:: TO DO ::
Would you print exactly the lines that begin the listing and continue through the line holding "(395, 133) none"? No pictures, please.

:: RECORDS TO PROCESS ::

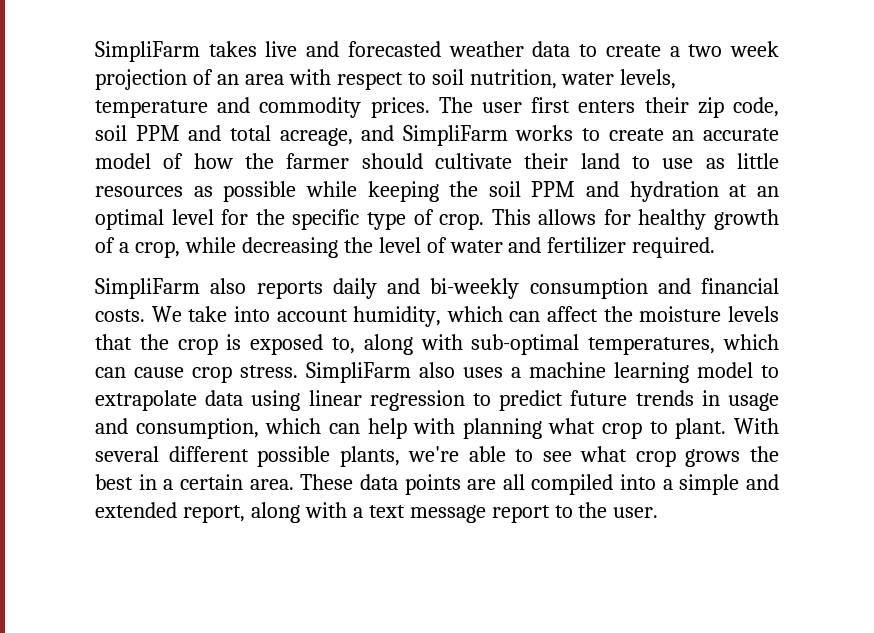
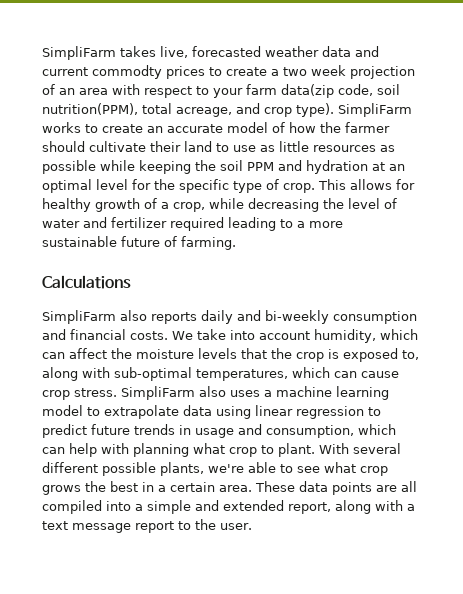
[265,41,340,57] live and -> [159,46,188,58] live,
(571, 49) none -> [354,46,379,57] [42,65,205,79] and current commodty prices
[431,69,677,89] [95,97,779,118] [95,125,222,141] soil nutrition, water levels, temperature and commodity prices. The user first enters their zip code, soil PPM and -> [213,84,400,98] [42,103,138,115] your farm data(zip code, soil nutrition(PPM),
(395, 133) none -> [264,103,334,117] crop type).
[632,237,716,258] required. -> [170,217,343,231] [42,236,236,250] [42,275,131,289] required leading to a more sustainable future of farming. // Calculations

:: COMPLETED EXERCISE ::
[265,41,340,57] live and -> [159,46,188,58] live,
(571, 49) none -> [354,46,379,57] [42,65,205,79] and current commodty prices
[431,69,677,89] [95,97,779,118] [95,125,222,141] soil nutrition, water levels, temperature and commodity prices. The user first enters their zip code, soil PPM and -> [213,84,400,98] [42,103,138,115] your farm data(zip code, soil nutrition(PPM),
(395, 133) none -> [264,103,334,117] crop type).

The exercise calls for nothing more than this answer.